Artaserse, libretto, Stoccarda, Cotta, 1756

 SCENA VII
 
 ARTABANO e detti
 
 ARTABANO
                                                        È vana
 la tua, la mia pietà. La sua salvezza
 o non cura o dispera.
 ARTASERSE
                                         E vuol ridurmi
 l'ingrato a condannarlo?
 SEMIRA
560Condannarlo! Ah crudel!
 ARTASERSE
                                                Semira, a torto
 m'accusi di crudel! Che far poss'io,
 se difesa non ha? Tu che faresti?
 Che farebbe Artabano? Olà custodi,
 Arbace a me si guidi; il padre istesso
565sia giudice del figlio. Egli l'ascolti,
 ei l'assolva, se può. Tutta in sua mano
 la mia depongo autorità reale.
 ARTABANO
 Come!
 MANDANE
                E tanto prevale
 l'amicizia al dover? Punir nol vuoi,
570se la pena del reo commetti al padre.
 ARTASERSE
 A un padre io la commetto
 di cui nota è la fé.
 MANDANE
                                   Ma sempre è padre.
 ARTASERSE
 Perciò doppia ragione ha di punirlo.
 MANDANE
 Dunque così...
 ARTASERSE
                             Così se Arbace è il reo
575la vittima assicuro al re svenato;
 ed al mio difensor non sono ingrato.
 ARTABANO
 Ah signor, qual cimento...
 ARTASERSE
 Degno di tua virtù.
 ARTABANO
                                      Di questa scelta
 che si dirà?
 ARTASERSE
                         Che si può dir? Parlate, (A’ grandi)

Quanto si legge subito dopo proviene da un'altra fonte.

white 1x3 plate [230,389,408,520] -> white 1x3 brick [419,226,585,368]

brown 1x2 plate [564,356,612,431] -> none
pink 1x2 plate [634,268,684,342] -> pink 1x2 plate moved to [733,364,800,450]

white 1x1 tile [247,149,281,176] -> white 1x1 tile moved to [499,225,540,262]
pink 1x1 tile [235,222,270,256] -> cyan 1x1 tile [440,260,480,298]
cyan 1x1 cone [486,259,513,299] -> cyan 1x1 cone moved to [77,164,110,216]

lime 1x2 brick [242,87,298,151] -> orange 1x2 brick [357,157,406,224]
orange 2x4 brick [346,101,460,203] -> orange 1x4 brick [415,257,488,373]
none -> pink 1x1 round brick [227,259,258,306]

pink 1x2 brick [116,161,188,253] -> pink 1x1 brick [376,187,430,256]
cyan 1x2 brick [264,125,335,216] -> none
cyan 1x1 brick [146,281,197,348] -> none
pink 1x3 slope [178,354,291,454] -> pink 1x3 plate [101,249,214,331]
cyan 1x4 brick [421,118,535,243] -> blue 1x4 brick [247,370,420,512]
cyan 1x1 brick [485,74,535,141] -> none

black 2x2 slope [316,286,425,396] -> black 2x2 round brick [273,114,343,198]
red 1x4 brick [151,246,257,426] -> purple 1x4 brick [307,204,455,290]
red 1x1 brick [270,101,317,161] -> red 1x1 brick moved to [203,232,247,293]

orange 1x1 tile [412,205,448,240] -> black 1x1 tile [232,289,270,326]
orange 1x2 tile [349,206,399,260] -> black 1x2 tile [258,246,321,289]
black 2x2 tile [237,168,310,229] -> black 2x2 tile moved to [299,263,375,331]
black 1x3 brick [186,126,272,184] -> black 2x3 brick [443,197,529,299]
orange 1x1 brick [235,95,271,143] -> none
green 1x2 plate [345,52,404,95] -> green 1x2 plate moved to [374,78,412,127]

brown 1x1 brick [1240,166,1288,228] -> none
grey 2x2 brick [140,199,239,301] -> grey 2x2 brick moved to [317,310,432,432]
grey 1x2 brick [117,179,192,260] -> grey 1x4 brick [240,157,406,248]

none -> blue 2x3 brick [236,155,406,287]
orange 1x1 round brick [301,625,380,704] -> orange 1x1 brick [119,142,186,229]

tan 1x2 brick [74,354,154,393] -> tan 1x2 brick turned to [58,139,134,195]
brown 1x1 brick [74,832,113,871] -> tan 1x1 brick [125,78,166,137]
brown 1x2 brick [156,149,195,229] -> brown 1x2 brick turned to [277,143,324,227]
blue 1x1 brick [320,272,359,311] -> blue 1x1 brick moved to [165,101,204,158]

580se v'è ragion che a dubitar vi muova.
 MEGABISE
 Il silenzio d'ognun la scelta approva.
 SEMIRA
 Ecco il germano. (Va in trono ed i grandi siedono)
 MANDANE
                                 (Aimè!)
 
 ARTABANO
                                                   (Affetti,
 ah tollerate il freno). (Nell’andare a sedere al tavolino)
 MANDANE
 (Povero cor non palpitarmi in seno).